"Neue Kärntner Tageszeitung" - Kommentar: Ausverkauf totgeschwiegen (von Michaela Geistler)

Ausgabe vom 12.03.2003

Klagenfurt (OTS) - Während die Regierungsparteien die Öffentlichkeit sonst mit Informationen nur so überschütten, schweigen sie sich zum GATS-Abkommen größtenteils aus. Das ist umso alarmierender, als Österreich bis Ende März festlegen muss, welche Dienstleistungen privaten Anbietern feilgeboten werden sollen. Caritas, Gemeinden, Gewerkschaft, Umweltorganisationen, SPÖ und Grüne warnen seit Wochen vor einem weiteren Ausverkauf und einer massiven Verteuerung der Dienstleistungen in den Bereichen Verkehr, Gesundheit, Bildung, Wasser oder Energie.

Die Regierung reagiert jedoch auf Verunsicherungen nicht mit fundierter Aufklärungsarbeit, sondern mit Beschwichtigungen. Es werde bei den Verhandlungen Tabus geben, heißt es. Außerdem sei das GATS-Abkommen kein Freibrief für generelle Privatisierung, versichert die ÖVP.

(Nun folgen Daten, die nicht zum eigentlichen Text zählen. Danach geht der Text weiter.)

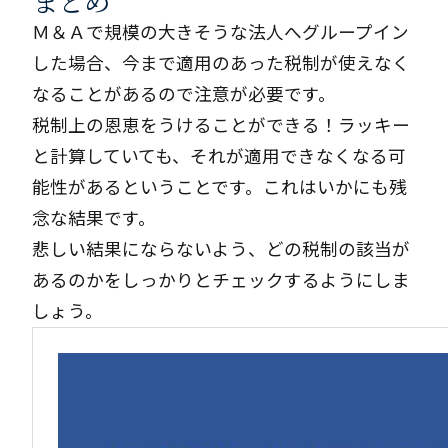
まとめ
Ｍ＆Ａで規模の大きそうな法人へグループイン
した場合、今まで適用のあった税制が使えなく
なることがあるので注意が必要です。
税制上の恩恵をうけることができる！ラッキー
と計算していても、それが適用できなくなる可
能性があるということです。これはいかにも残
念な結果です。
悲しい結果にならないよう、どの税制の該当が
あるのかをしっかりとチェックするようにしま
しょう。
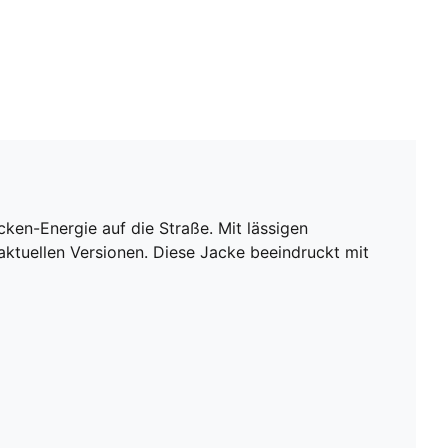
n-Energie auf die Straße. Mit lässigen
aktuellen Versionen. Diese Jacke beeindruckt mit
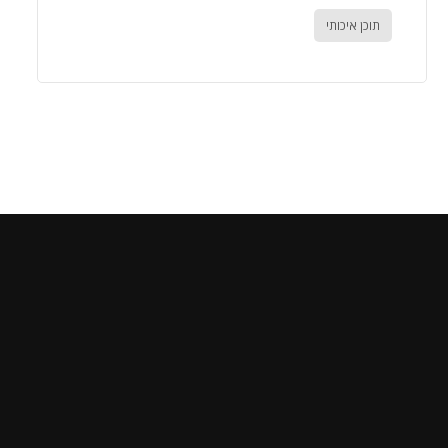
תוכן איכותי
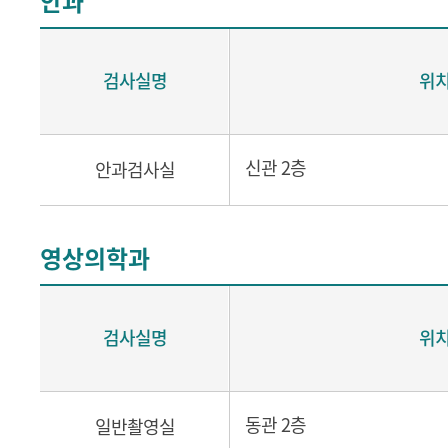
안과
검사실명
위
신관 2층
안과검사실
영상의학과
검사실명
위
동관 2층
일반촬영실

Tatsache ist, dass der Volkspartei, die seit jeher den Rückzug des Staates aus den Bereichen der öffentlichen Daseinsvorsorge mit vollen Kräften betreibt, das Abkommen höchst gelegen kommt.
Sie erhält die internationale Rechtfertigung für einen wirtschaftsliberalen Kurs, den die Bevölkerung ausbaden wird müssen. Wenn die Regierung sich für Liberalisierungstabus bei Wasser, Gesundheit und Bildung so stark machen würde, wie sie vorgibt, hätte das Totschweigen der Verhandlungen wohl wenig Sinn.